### Task brief
What is needed is a copy of each line in the listing below that contains "green".

### Data records
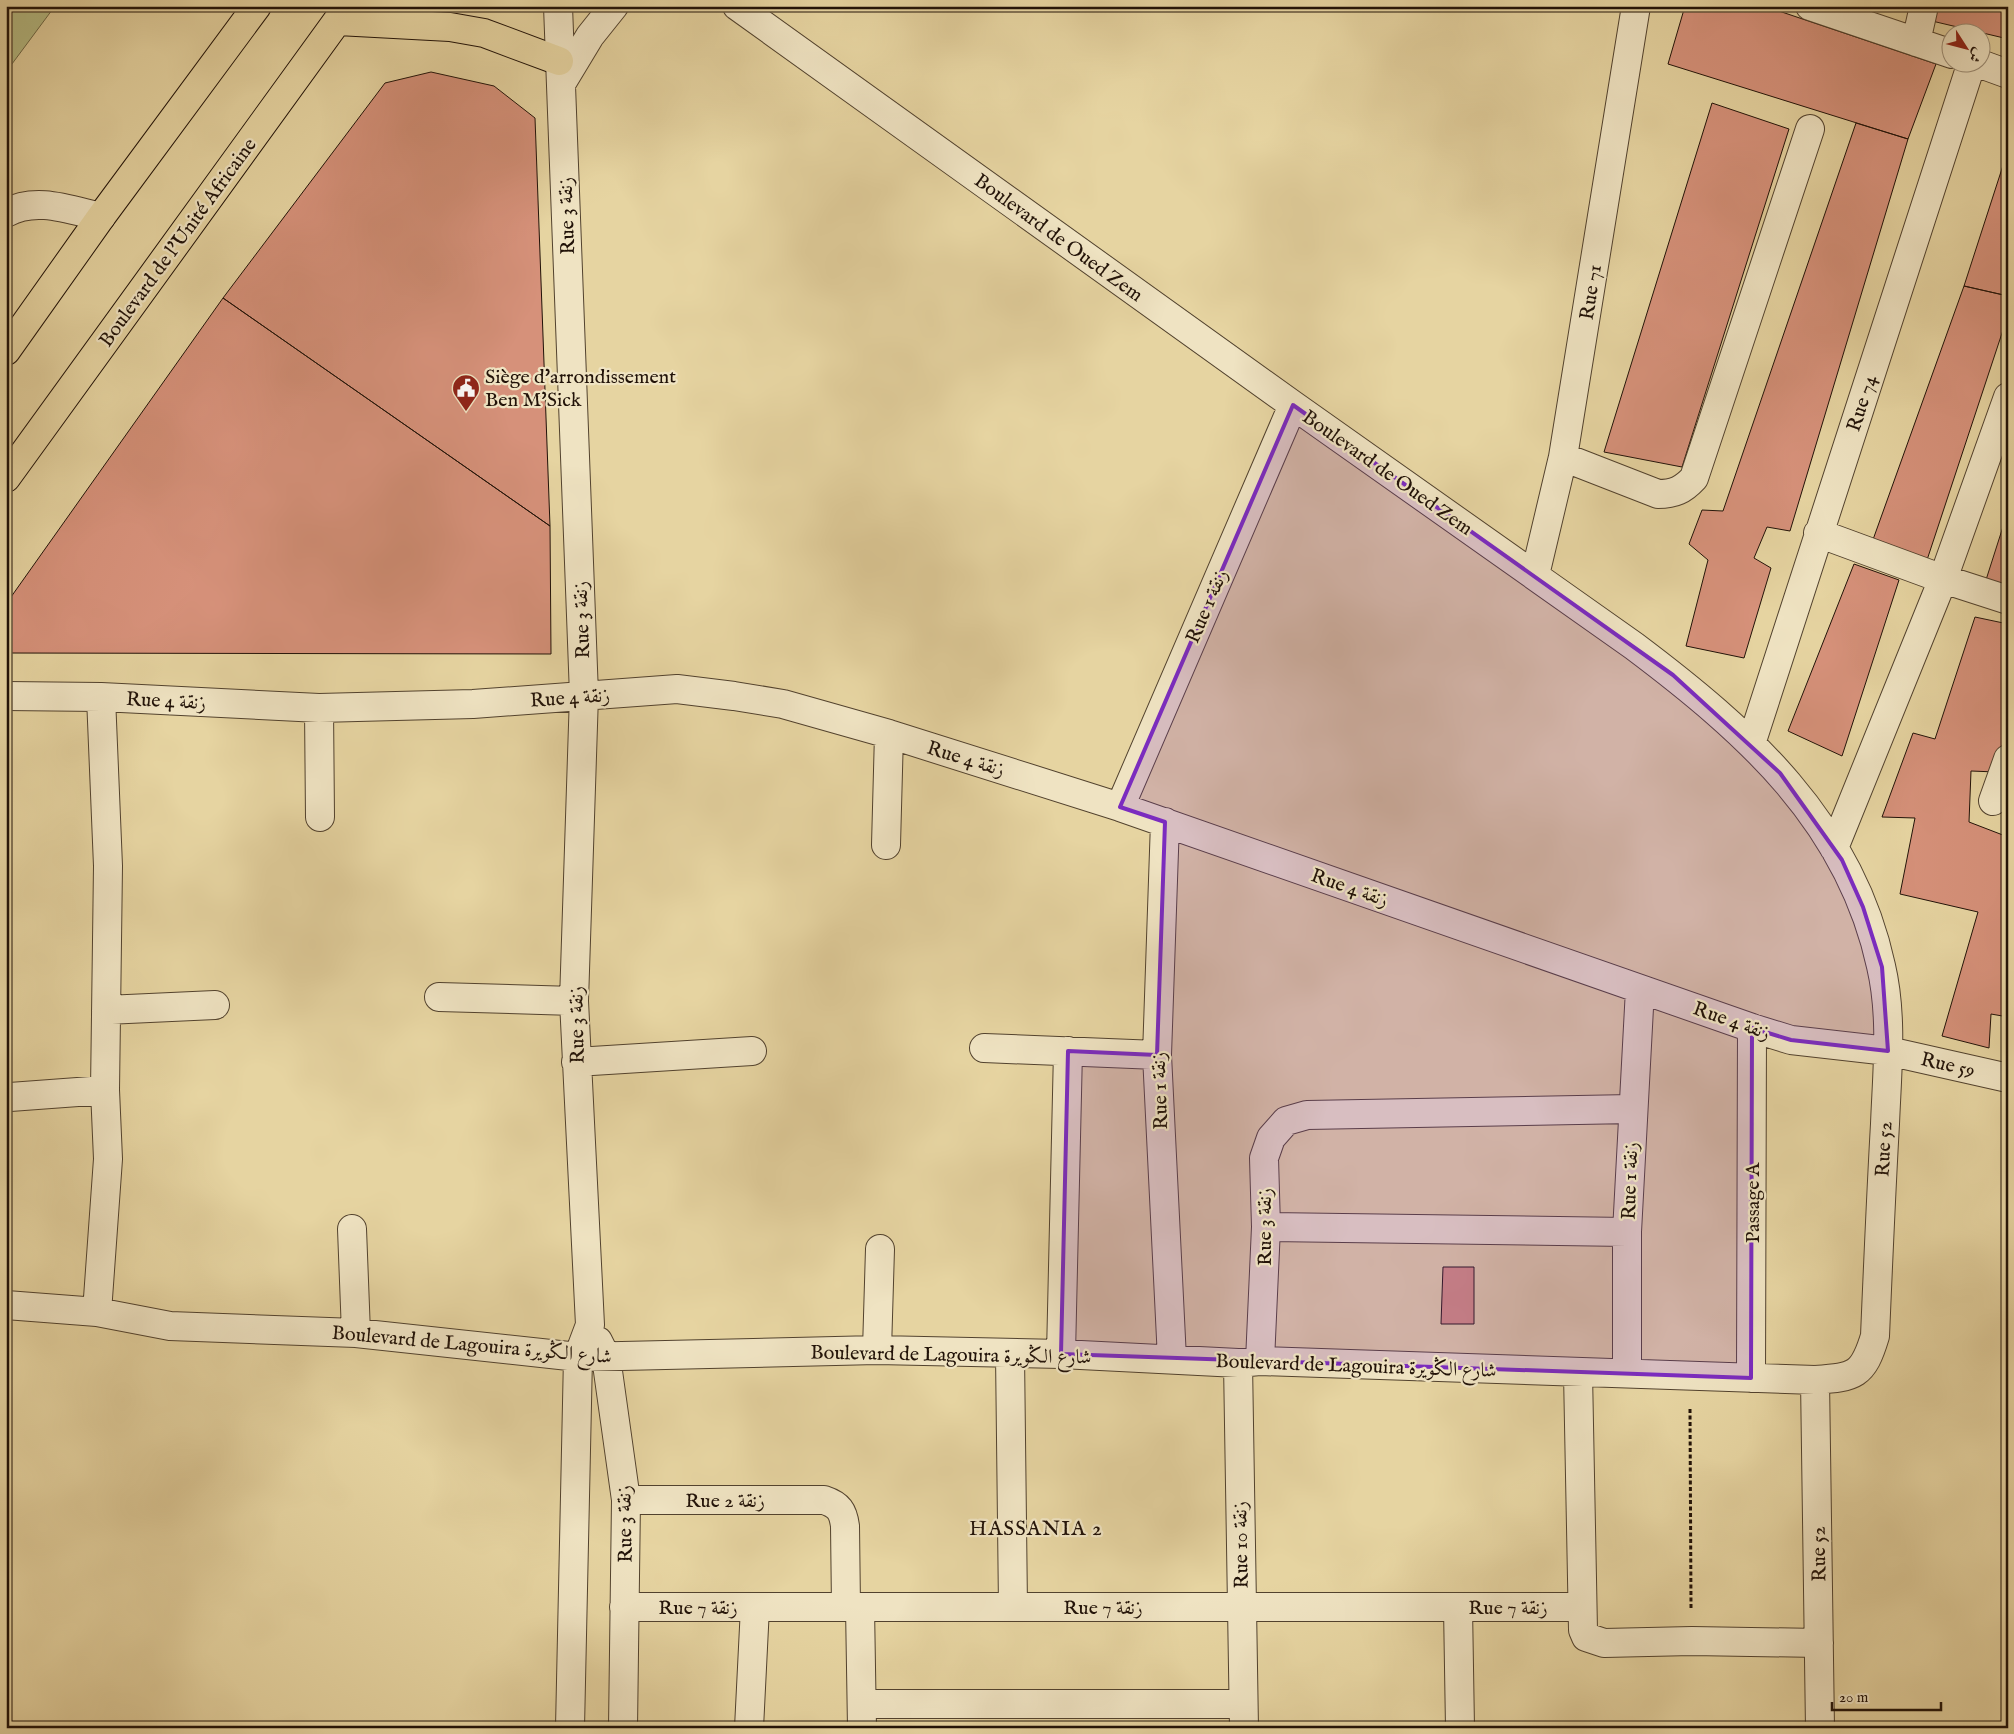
<svg xmlns="http://www.w3.org/2000/svg" width="2014" height="1734" font-family="'IM FELL English',Amiri,serif">
  <style>
    .green { fill: #b6bc84; stroke: #6c6746 }
    .building { fill: #d6917a; stroke: #211208 }
    .lines { fill: none; stroke-linecap: round; stroke-linejoin: round }
    .minor-casing { stroke: #52422e; stroke-width: 30 }
    .major-casing { stroke: #211208; stroke-width: 30 }
    .path { stroke: #211208; stroke-width: 3; stroke-dasharray: 4 2.5; stroke-linecap: butt }
    .minor { stroke: #efe3c2; stroke-width: 28 }
    .major { stroke: #e6d4a1; stroke-width: 28 }
    .marked { fill: #7b2cbf; fill-opacity: 0.2; stroke: #7b2cbf; stroke-width: 4; stroke-linejoin: round }
    .labels { text-anchor: middle; stroke-width: 4.5; stroke-linejoin: round; paint-order: stroke }
    .street-label { font-size: 20px; fill: #211208; stroke: #efe3c2 }
    .poi-label { font-size: 20px; fill: #211208; stroke: #efe3c2; text-anchor: start }
    .neighbourhood-label { font-size: 21px; letter-spacing: 1px; fill: #211208; stroke: #efe3c2 }
  </style>
  <rect width="100%" height="100%" fill="#e6d4a1"/>
  <filter id="stains"><feTurbulence type="fractalNoise" baseFrequency=".004" numOctaves="4"/><feColorMatrix values="0 0 0 0 .2 0 0 0 0 .09 0 0 0 0 .02 0 0 0 .5 -.17"/></filter>
  <radialGradient id="worn" r=".72"><stop offset=".6" stop-color="#630" stop-opacity="0"/><stop offset="1" stop-color="#630" stop-opacity=".3"/></radialGradient>
  <!-- green -->
  <path class="green" d="M6,6h49l-49,66z"/>
  <!-- building -->
  <path class="building" d="M1685,6h79l172,58 -28,75 -240,-75z
    M1936,6h63l9,2v11l-4,19 -72,-17z
    M431,72l63,14 41,32 15,408 -327,-228 162,-215z
    M1712,103l77,26 -107,338 -78,-15z
    M1856,123l52,16 -118,392 -23,-4 -13,31 17,10 -27,90 -58,-12 22,-86 -19,-16 13,-34 21,1z
    M2008,150v146l-44,-10z
    M1964,286l44,10v19l-82,248 -56,-15z
    M223,298l327,228 1,128 -545,-1v-49z
    M2008,511v80l-23,-8z
    M1854,564l45,16 -57,176 -54,-25z
    M1975,617l33,7v97l-12,51 -25,-1 -2,51 39,15v180l-17,-3 -2,34 -47,-12 36,-124 -78,-18 15,-76 -33,-1 31,-84 22,6z
    M1443,1267h31v57h-33z"/>
  <g class="lines">
    <!-- minor casing -->
    <g class="minor-casing">
      <path id="minor" d="M558,6l26,689 -10,306 16,324 -12,32 -8,371
        M1810,6l142,48
        M1916,42l8,-36
        M1975,62l33,12
        M561,84l29,-48 24,-30
        M6,213c30,-17 64,-3 95,4
        M1563,457l95,37c16,0 25,-4 36,-16l116,-349
        M1818,533l125,46 65,21
        M1535,575l28,-118 73,-451
        M6,696l95,1 218,11 154,-4 204,-15 57,7 49,8 106,30 231,73 632,221 39,12 97,11 120,27
        M319,708l1,109
        M1751,744l221,-682
        M1993,801l15,-42
        M1120,807l173,-402
        M1165,822l-8,233 15,304
        M886,845l3,-111
        M1834,848l109,-269 65,-182
        M439,997l135,4
        M106,1010l109,-5
        M984,1048l173,7
        M576,1062l176,-11
        M10,1097l95,-7
        M1266,1227l361,5
        M352,1229l4,104
        M6,1305l91,7 73,14 186,7 222,24 299,-7 184,4 177,9 22,-2 555,19c40,-3 48,-4 60,-44 3,-71 6,-142 10,-212 2,-52 8,-107 -4,-158 -31,-144 -134,-235 -247,-320l-341,-241 -556,-399
        M97,1312l11,-153 -3,-69 3,-224 -7,-169
        M598,1341l8,16 20,143 -3,228
        M877,1350l3,-101
        M1010,1354l3,253
        M1061,1354l7,-303
        M1260,1361l6,-134 -2,-69 7,-20 15,-17 21,-6 325,-6
        M1238,1363l6,365
        M1578,1373l5,257 3,7 18,6 88,-2 127,2
        M1627,1373v-141l13,-243
        M1751,1378l1,-350
        M1815,1380l5,348
        M626,1500h198c15,5 19,11 21,26l1,81
        M624,1607h958
        M860,1607l2,121
        M1458,1607l2,121
        M862,1704h381
        M749,1728l6,-121"/>
    </g>
    <!-- major casing -->
    <g class="major-casing">
      <path id="major" d="M338,21l112,6 34,6 75,28
        M6,351l95,-134 156,-211
        M6,478l342,-472"/>
    </g>
    <!-- path -->
    <path class="path" d="M1690,1409l1,199"/>
    <!-- minor -->
    <use href="#minor" class="minor"/>
    <!-- major -->
    <use href="#major" class="major"/>
  </g>
  <!-- marked area -->
  <path class="marked" d="M1293,405l380,270 107,98 62,87 21,47 19,60 6,84 -97,-11 -39,-12 -1,350 -690,-24 7,-303 89,4 8,-233 -45,-15z"/>
  <!-- icons -->
  <defs>
    <g id="civic-pin" transform="scale(1.4375)"><path d="M0 17L-7.5 6A9.5 9.5 0 1 1 7.5 6Z" fill="#8f2418" stroke="#efe3c2"/><path d="M-.6-6.5H3V-4.5H.6V-3L4-1V1h2V6H-6V1h2V-1L-.6-3ZM-1.2 2.5V6h2.4V2.5Z" fill="#fff"/></g>
  </defs>
  <g fill-rule="evenodd">
    <use href="#civic-pin" x="466" y="388"/>
  </g>
  <g class="labels">
    <!-- street labels -->
    <g class="street-label">
      <text transform="translate(566 216) rotate(-92)" y="7">Rue 3 زنقة</text>
      <text transform="translate(1059 237) rotate(36)" y="7">Boulevard de Oued Zem</text>
      <text transform="translate(177 242) rotate(-54)" y="7">Boulevard de l'Unité Africaine</text>
      <text transform="translate(1590 292) rotate(-81)" y="7">Rue 71</text>
      <text transform="translate(1861 403) rotate(-72)" y="7">Rue 74</text>
      <text transform="translate(1388 472) rotate(35)" y="7">Boulevard de Oued Zem</text>
      <text transform="translate(1206 606) rotate(-67)" y="7">Rue 1 زنقة</text>
      <text transform="translate(581 620) rotate(-92)" y="7">Rue 3 زنقة</text>
      <text transform="translate(570 697) rotate(-4)" y="7">Rue 4 زنقة</text>
      <text transform="translate(166 700) rotate(3)" y="7">Rue 4 زنقة</text>
      <text transform="translate(966 758) rotate(17)" y="7">Rue 4 زنقة</text>
      <text transform="translate(1350 887) rotate(19)" y="7">Rue 4 زنقة</text>
      <text transform="translate(1732 1020) rotate(19)" y="7">Rue 4 زنقة</text>
      <text transform="translate(576 1025) rotate(-91)" y="7">Rue 3 زنقة</text>
      <text transform="translate(1948 1064) rotate(13)" y="7">Rue 59</text>
      <text transform="translate(1159 1091) rotate(-92)" y="7">Rue 1 زنقة</text>
      <text transform="translate(1883 1149) rotate(-87)" y="7">Rue 52</text>
      <text transform="translate(1629 1181) rotate(-88)" y="7">Rue 1 زنقة</text>
      <text transform="translate(1752 1203) rotate(-90)" y="7">Passage A</text>
      <text transform="translate(1264 1227) rotate(-90)" y="7">Rue 3 زنقة</text>
      <text transform="translate(472 1344) rotate(5)" y="7">Boulevard de Lagouira شارع الڭويرة</text>
      <text transform="translate(951 1354) rotate(1)" y="7">Boulevard de Lagouira شارع الڭويرة</text>
      <text transform="translate(1356 1365) rotate(2)" y="7">Boulevard de Lagouira شارع الڭويرة</text>
      <text x="725" y="1507">Rue 2 زنقة</text>
      <text transform="translate(624 1524) rotate(-91)" y="7">Rue 3 زنقة</text>
      <text transform="translate(1240 1545) rotate(-91)" y="7">Rue 10 زنقة</text>
      <text transform="translate(1818 1554) rotate(-91)" y="7">Rue 52</text>
      <text x="698" y="1614">Rue 7 زنقة</text>
      <text x="1103" y="1614">Rue 7 زنقة</text>
      <text x="1508" y="1614">Rue 7 زنقة</text>
    </g>
    <!-- poi labels -->
    <g class="poi-label">
      <text x="485" y="383">Siège d'arrondissement<tspan x="485" dy="23">Ben M'Sick</tspan></text>
    </g>
    <!-- neighbourhood labels -->
    <g class="neighbourhood-label">
      <text x="1036" y="1535">HASSANIA 2</text>
    </g>
  </g>
  <!-- margin -->
  <rect width="2014" height="1734" fill="none" stroke="#e6d4a1" stroke-width="25"/>
  <rect x="8" y="8" width="1999" height="1719" fill="none" stroke="#211208" stroke-width="2.5"/>
  <rect x="12" y="12" width="1989" height="1709" fill="none" stroke="#211208"/>
  <!-- north arrow -->
  <g transform="translate(1966 48) rotate(126)"><circle r="24" fill="#efe3c2" stroke="#9d8f78"/>
  <path d="M0-4L9 19L0 12L-9 19Z" fill="#8f2418"/>
  <text y="-8" font-size="14" font-weight="bold" text-anchor="middle" fill="#211208">ش</text>
  </g>
  <!-- scale -->
  <path d="M1832 1702v8h109v-8" fill="none" stroke="#211208" stroke-width="2.5"/>
  <text x="1839" y="1702" font-size="15" fill="#211208" stroke="#efe3c2" stroke-width="4" paint-order="stroke">20 m</text>
  <rect width="100%" height="100%" filter="url(#stains)"/>
  <rect width="100%" height="100%" fill="url(#worn)"/>
</svg>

### Problem solution
    .green { fill: #b6bc84; stroke: #6c6746 }
  <!-- green -->
  <path class="green" d="M6,6h49l-49,66z"/>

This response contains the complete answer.